8. Conclusion de la Première Partie

Voir la table des chapitres

 

Tous les textes cités dans les trois premiers chapitres de cette Première Partie illustrent à quel point les mentalités chrétiennes d’alors étaient imprégnées d’un antijudaïsme viscéral, ou à tout le moins de la théorie de la substitution. Le besoin urgent d’une réforme de l’enseignement chrétien sur les juifs fut perçu bien avant le Concile, et s’exprima par diverses initiatives sur lesquelles on s’attardera plus loin. Il fut surtout mis en lumière par la parution, en 1952, de l’enquête de P. Démann, dans laquelle j’ai puisé largement pour réaliser l’anthologie donnée plus haut [1]. Pinchas Lapide a fait un résumé succinct des préjugés chrétiens qui s’en dégagent [2] :

• Les juifs n’ont ni la crainte ni l’amour de Dieu…

• Ils recherchent le bonheur dans l’or et l’argent, dans la convoitise honteuse, la querelle et la vengeance…

• Jusqu’à la fin des temps, les enfants d’Israël porteront la malédiction que leurs pères ont appelée sur eux...

• Jésus était si humble et si noble, que cela irritait les juifs ; aussi décidèrent-ils de le mettre à mort…

• Les mauvais juifs ne pouvaient supporter sa pureté ; aussi se réunirent-ils en secret et décidèrent-ils de se débarrasser de lui…

• C’est à cause de leur haine, que les juifs voulaient sa mort…

• Une foule nombreuse le suivit au Golgotha, la plupart étaient ses ennemis, les juifs, qui se réjouissaient de ses souffrances.

 
Ces expressions insupportables et les textes cités dans les chapitres précédents appartiennent à ce que Jules Isaac a si justement appelé « l’enseignement du mépris ».
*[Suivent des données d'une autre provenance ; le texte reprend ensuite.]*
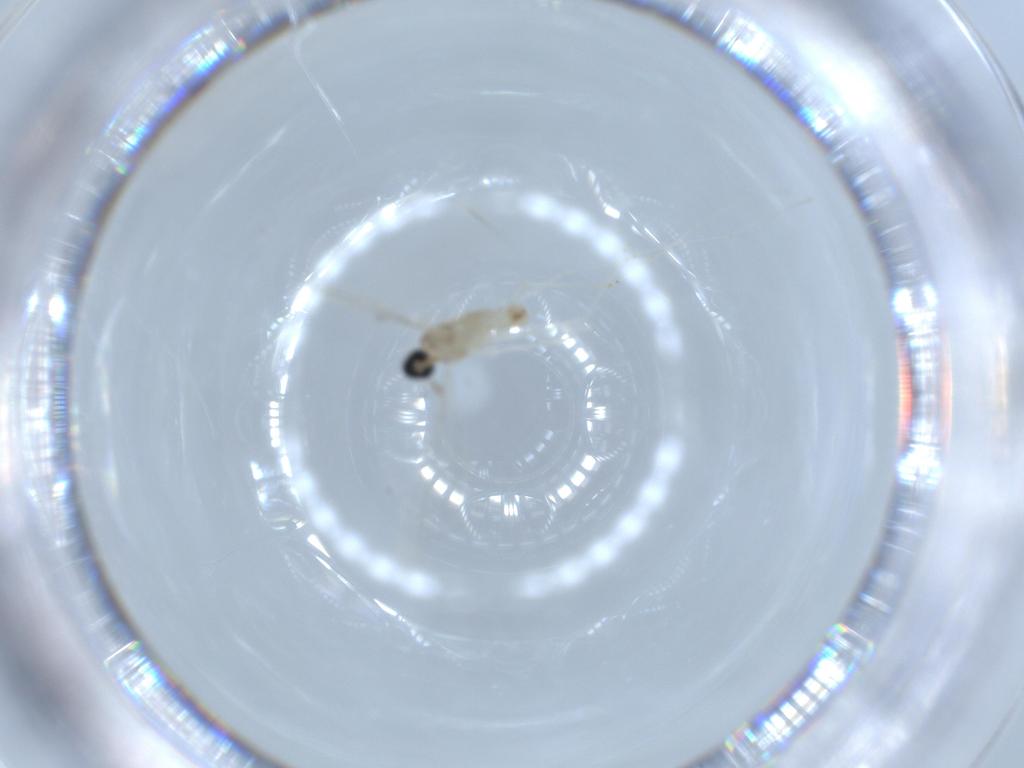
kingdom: Animalia
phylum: Arthropoda
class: Insecta
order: Diptera
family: Cecidomyiidae
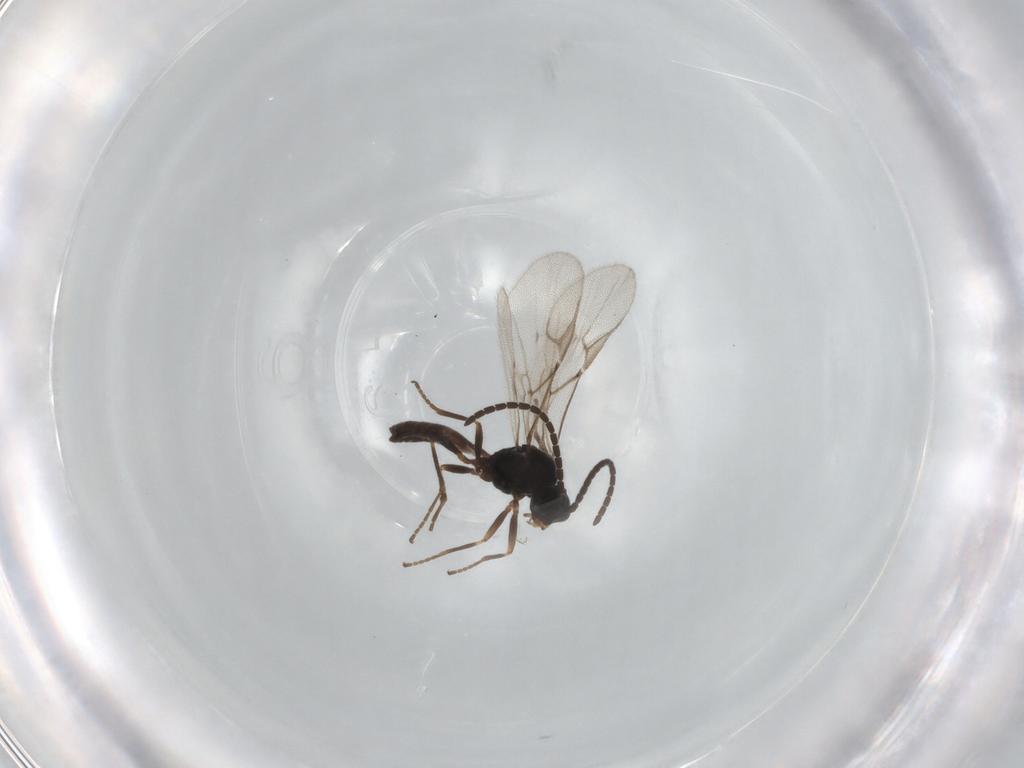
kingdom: Animalia
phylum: Arthropoda
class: Insecta
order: Hymenoptera
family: Braconidae
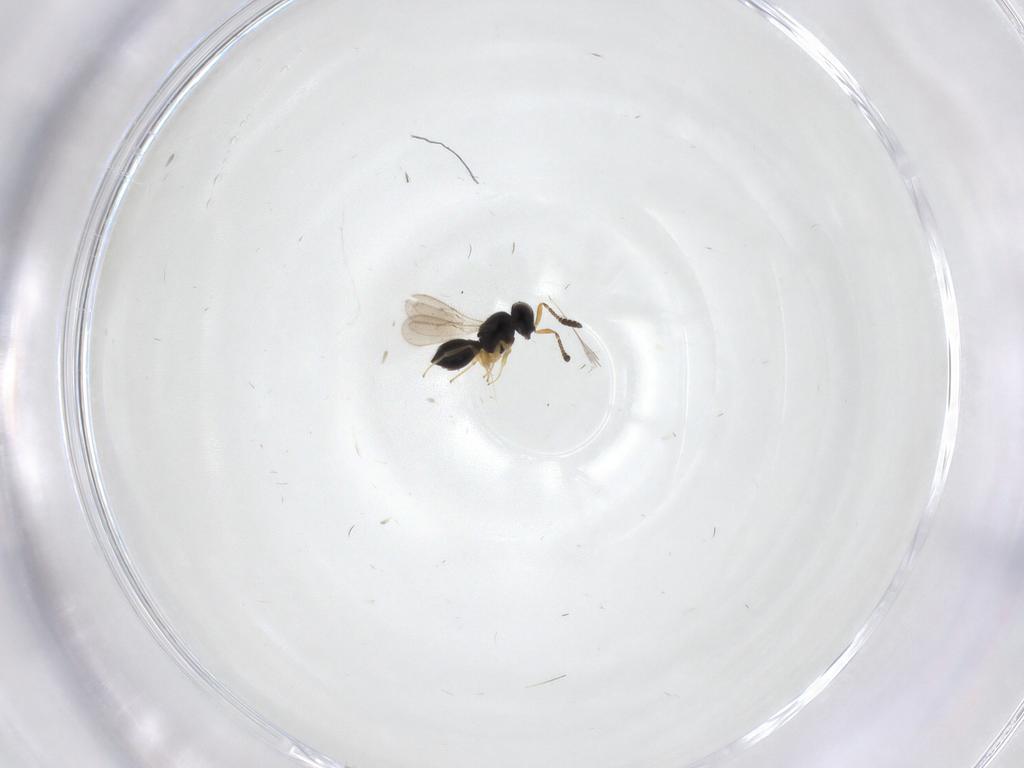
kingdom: Animalia
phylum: Arthropoda
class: Insecta
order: Hymenoptera
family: Scelionidae
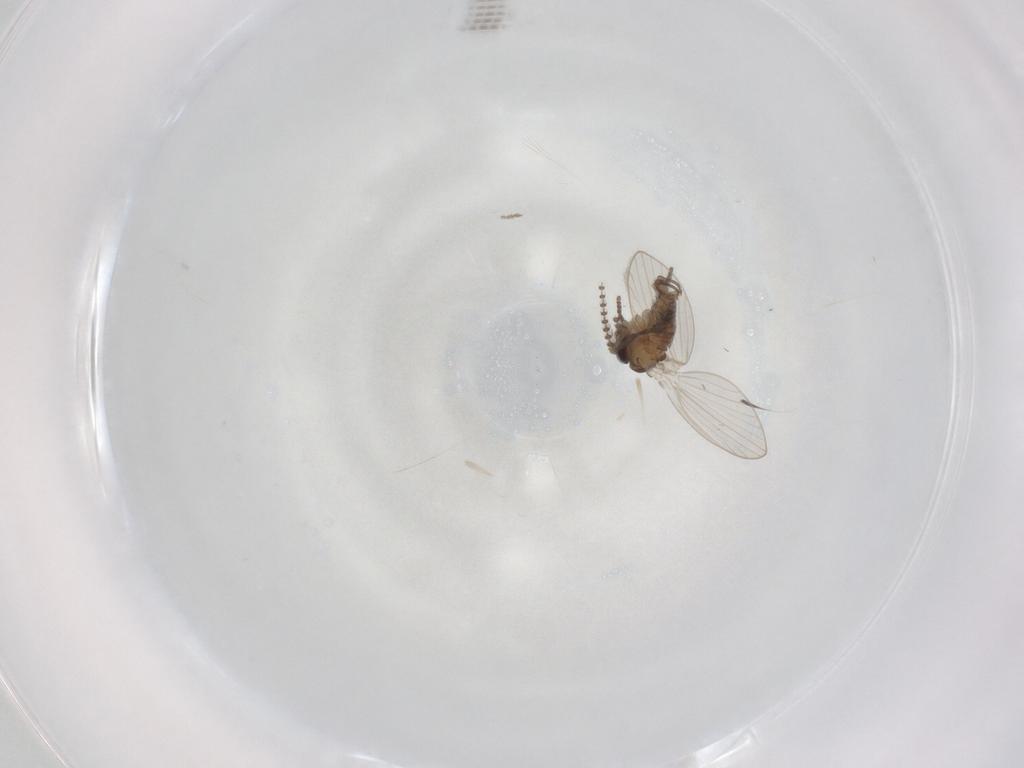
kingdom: Animalia
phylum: Arthropoda
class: Insecta
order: Diptera
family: Psychodidae
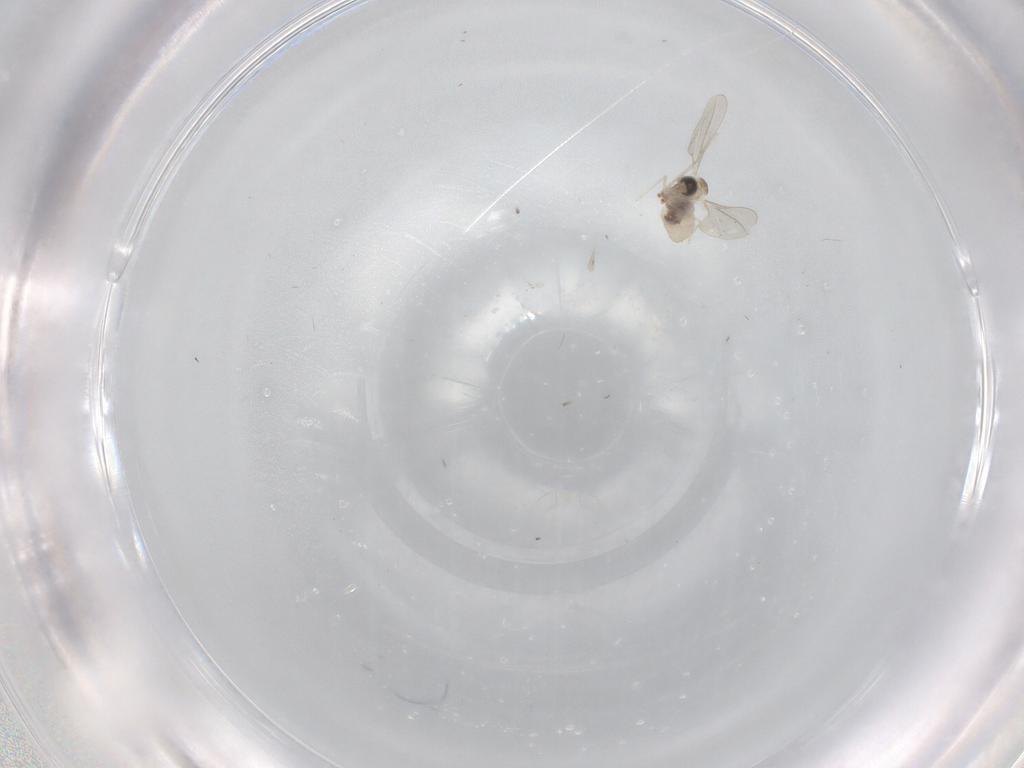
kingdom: Animalia
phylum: Arthropoda
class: Insecta
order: Diptera
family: Cecidomyiidae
À ce dernier a succédé, depuis le Concile Vatican II – même si c’est avec des hésitations, des réticences, voire des retours en arrière –, un mouvement d’ « enseignement de l’estime » (la formule est encore de Jules Isaac), dont on verra plus avant qu’il est loin d’être partagé par tous les chrétiens, quand il n’est pas ouvertement remis en cause, sous divers prétextes et particulièrement en réaction à l’attitude de l’État juif dans le conflit palestino-israélien, estimée scandaleuse par nombre d’entre eux.

C’est à la lumière de tels textes qu’il faut apprécier le revirement radical d’attitude que constitua la répudiation officielle, par les Pères du concile Vatican II et les documents d’application subséquents, de toute formulation accusatrice et dépréciatrice du peuple juif, de sa foi et de ses coutumes.
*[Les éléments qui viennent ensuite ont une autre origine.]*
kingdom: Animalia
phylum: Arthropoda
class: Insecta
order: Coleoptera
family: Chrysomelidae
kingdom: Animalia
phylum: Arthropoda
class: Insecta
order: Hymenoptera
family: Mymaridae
C’est à retracer les signes avant-coureurs du « nouveau regard » que l’Église préconise à ses fidèles de porter désormais sur les juifs, et à évoquer les efforts des précurseurs en ce sens et leurs initiatives pionnières, qu’est majoritairement consacrée la deuxième partie de cet ouvrage.



[2] P. E. Lapide, Rome et les juifs, op. cit., p. 367-368.